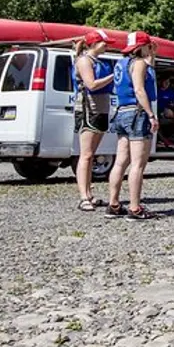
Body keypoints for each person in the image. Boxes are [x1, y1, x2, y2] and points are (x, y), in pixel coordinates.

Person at [105, 31, 159, 220]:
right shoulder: (139, 64)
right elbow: (139, 89)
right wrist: (151, 115)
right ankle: (135, 207)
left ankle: (113, 203)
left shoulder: (121, 63)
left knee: (121, 161)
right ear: (141, 46)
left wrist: (151, 55)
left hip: (121, 111)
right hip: (137, 112)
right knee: (138, 164)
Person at [72, 30, 114, 211]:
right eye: (104, 43)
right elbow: (91, 84)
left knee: (92, 154)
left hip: (101, 108)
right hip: (89, 109)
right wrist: (114, 76)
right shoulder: (84, 61)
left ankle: (89, 193)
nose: (107, 46)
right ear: (94, 44)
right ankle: (83, 196)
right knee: (86, 154)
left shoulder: (98, 61)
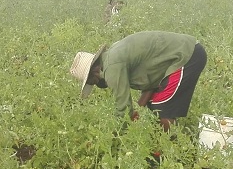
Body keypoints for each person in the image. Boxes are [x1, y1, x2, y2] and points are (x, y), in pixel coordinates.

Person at [70, 31, 207, 131]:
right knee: (155, 105)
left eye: (92, 82)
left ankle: (170, 150)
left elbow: (123, 107)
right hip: (187, 51)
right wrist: (140, 107)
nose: (96, 84)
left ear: (93, 72)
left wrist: (119, 134)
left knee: (161, 109)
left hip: (186, 55)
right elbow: (152, 80)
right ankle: (167, 144)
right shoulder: (113, 55)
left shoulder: (112, 67)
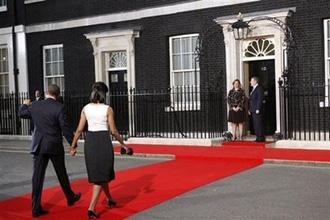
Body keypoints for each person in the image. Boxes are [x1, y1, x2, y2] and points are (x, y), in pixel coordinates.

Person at [19, 84, 81, 218]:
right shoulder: (59, 107)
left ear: (47, 92)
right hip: (54, 145)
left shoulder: (35, 105)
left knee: (37, 177)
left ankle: (35, 209)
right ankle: (70, 197)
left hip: (40, 145)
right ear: (57, 95)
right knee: (61, 173)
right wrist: (73, 145)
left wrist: (24, 104)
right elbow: (65, 128)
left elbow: (22, 114)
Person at [70, 82, 129, 219]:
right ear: (104, 94)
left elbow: (79, 130)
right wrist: (123, 144)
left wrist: (73, 146)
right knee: (101, 175)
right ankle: (91, 209)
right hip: (103, 141)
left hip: (90, 142)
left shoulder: (85, 108)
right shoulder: (108, 109)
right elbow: (113, 131)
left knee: (101, 173)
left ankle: (110, 199)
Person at [248, 76, 265, 142]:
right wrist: (250, 109)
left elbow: (260, 99)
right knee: (255, 124)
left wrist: (258, 108)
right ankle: (258, 137)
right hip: (253, 109)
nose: (250, 82)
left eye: (251, 81)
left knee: (258, 123)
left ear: (255, 81)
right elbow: (251, 100)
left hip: (257, 110)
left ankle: (261, 137)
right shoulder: (253, 88)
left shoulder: (259, 88)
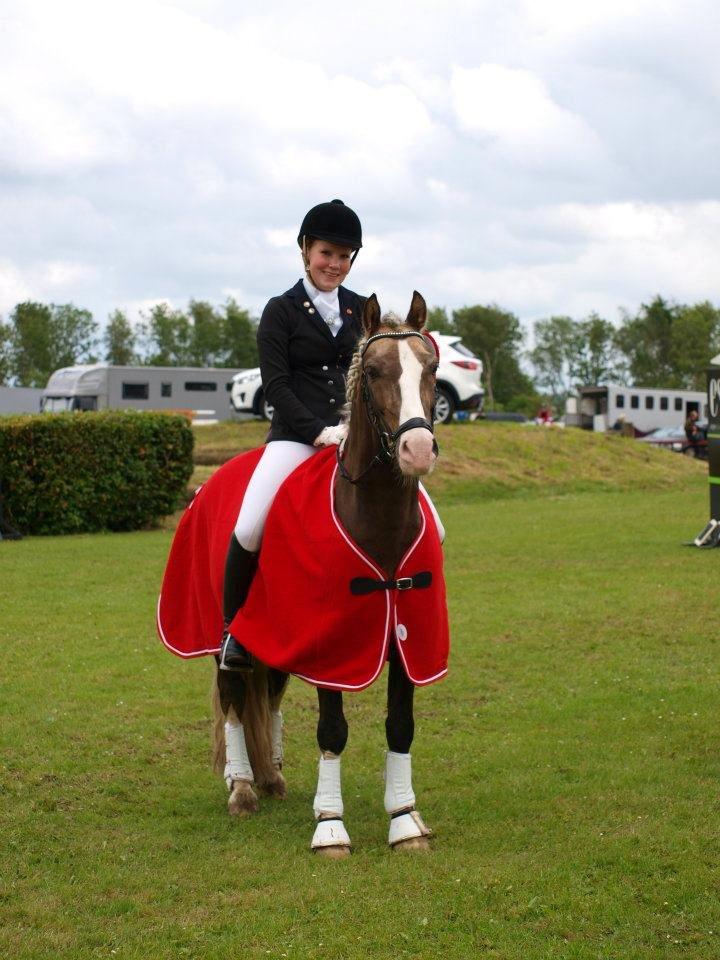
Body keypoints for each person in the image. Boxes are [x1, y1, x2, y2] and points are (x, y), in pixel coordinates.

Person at [219, 200, 366, 671]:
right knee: (249, 525)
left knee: (431, 524)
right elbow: (276, 384)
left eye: (345, 256)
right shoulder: (280, 310)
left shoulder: (362, 309)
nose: (335, 264)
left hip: (355, 437)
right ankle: (233, 633)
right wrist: (318, 430)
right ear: (306, 250)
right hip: (295, 437)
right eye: (327, 252)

- **Task to complete**
Line by line, write out the records above exactly, skipping the pictures.

- **Exercise solution**
Body keypoints for each person in the image. Boxes are [x1, y1, x2, y2] and points are (x, y), in pixel coordinates.

Person at [105, 31, 159, 220]:
right shoulder: (139, 64)
right elbow: (139, 89)
right wrist: (151, 115)
right ankle: (135, 207)
left ankle: (113, 203)
left shoulder: (121, 63)
left knee: (121, 161)
right ear: (141, 46)
left wrist: (151, 55)
left hip: (121, 111)
right hip: (137, 112)
right knee: (138, 164)
Person at [72, 30, 114, 211]:
right eye: (104, 43)
right elbow: (91, 84)
left knee: (92, 154)
left hip: (101, 108)
right hip: (89, 109)
right wrist: (114, 76)
right shoulder: (84, 61)
left ankle: (89, 193)
nose: (107, 46)
right ear: (94, 44)
right ankle: (83, 196)
right knee: (86, 154)
left shoulder: (98, 61)
Body keypoints for each person in the image. Boxes are [x1, y1, x2, y2] and points are (x, y), in pixel coordinates.

Person at [70, 31, 207, 131]:
right knee: (155, 105)
left eye: (92, 82)
left ankle: (170, 150)
left elbow: (123, 107)
right hip: (187, 51)
right wrist: (140, 107)
nose: (96, 84)
left ear: (93, 72)
left wrist: (119, 134)
left knee: (161, 109)
left hip: (186, 55)
right elbow: (152, 80)
right ankle: (167, 144)
right shoulder: (113, 55)
left shoulder: (112, 67)
Body keypoints for each person in the image. Boxes are [x1, y1, x2, y2] and points are (x, y), in pixel coordinates.

Person at [19, 84, 81, 218]:
right shoulder: (59, 107)
left ear: (47, 92)
right hip: (54, 145)
left shoulder: (35, 105)
left knee: (37, 177)
left ankle: (35, 209)
right ankle: (70, 197)
left hip: (40, 145)
right ear: (57, 95)
right knee: (61, 173)
right wrist: (73, 145)
left wrist: (24, 104)
right elbow: (65, 128)
left elbow: (22, 114)
Person at [70, 82, 129, 219]:
right ear: (104, 94)
left elbow: (79, 130)
right wrist: (123, 144)
left wrist: (73, 146)
right knee: (101, 175)
right ankle: (91, 209)
right hip: (103, 141)
left hip: (90, 142)
left shoulder: (85, 108)
right shoulder: (108, 109)
right elbow: (113, 131)
left knee: (101, 173)
left ankle: (110, 199)
Person at [248, 76, 265, 142]:
right wrist: (250, 109)
left elbow: (260, 99)
right knee: (255, 124)
left wrist: (258, 108)
right ankle: (258, 137)
right hip: (253, 109)
nose: (250, 82)
left eye: (251, 81)
left knee: (258, 123)
left ear: (255, 81)
right elbow: (251, 100)
left hip: (257, 110)
left ankle: (261, 137)
right shoulder: (253, 88)
left shoulder: (259, 88)
Body keypoints for each person in the image. Boxes are [x1, y1, x2, y2] and points are (x, y), in pixel coordinates.

Person at [219, 200, 366, 671]:
right knee: (249, 525)
left knee: (431, 524)
right elbow: (276, 384)
left eye: (345, 256)
right shoulder: (280, 310)
left shoulder: (362, 309)
nose: (335, 264)
left hip: (355, 437)
right ankle: (233, 633)
right wrist: (318, 430)
right ear: (306, 250)
right hip: (295, 437)
right eye: (327, 252)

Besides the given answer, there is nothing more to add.